LRD guides and handbook September 2012

Disciplinary and grievance procedures - a practical guide for union reps

Chapter 10

Who hears the appeal?

The Acas Code requires the appeal to be dealt with impartially by a manager who has not had prior involvement with the case at all. The Guidance says that wherever possible, the manager hearing the appeal should be senior to the one who made the decision under appeal.

If the manager hearing the appeal confers with the manager who made the dismissal decision, this can make the dismissal unfair (Campion v Hamworthy Engineering [1987] ICR 966).

Points to check include:

• has the employee received all the necessary information about how the appeal is to operate, in good time;

• have draft minutes from the original hearing been produced for comment in good time before the appeal hearing to enable the member to prepare properly;

• what information do the appeal panel need and what documents or evidence have they been given on which to base their decision?

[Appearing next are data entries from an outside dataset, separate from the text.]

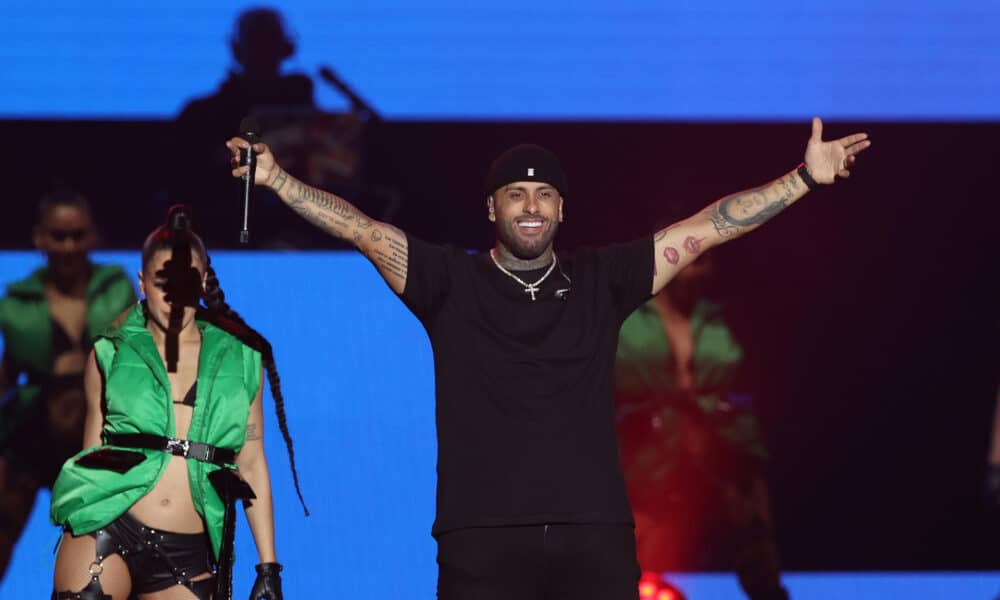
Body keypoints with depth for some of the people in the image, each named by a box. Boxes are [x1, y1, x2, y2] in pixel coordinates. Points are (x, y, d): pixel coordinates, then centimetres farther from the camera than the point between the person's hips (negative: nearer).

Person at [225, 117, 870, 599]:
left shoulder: (600, 282, 11)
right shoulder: (452, 284, 7)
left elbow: (706, 228, 8)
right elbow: (363, 230, -1)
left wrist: (806, 178, 4)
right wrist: (277, 179, -12)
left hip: (594, 536, 1)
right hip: (483, 539, -1)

The date of dismissal is not changed by lodging an appeal. The fact that an employee is appealing against a dismissal does not affect the date of termination of the employment, which remains the original date of dismissal.

Any tribunal claim must be issued within three months of the dismissal date, even if the appeal process is still on-going. If the deadline for bringing an unfair dismissal claim is missed for this reason, the claim is unlikely to be allowed (Remploy Limited v Brain UKEAT/0465/10).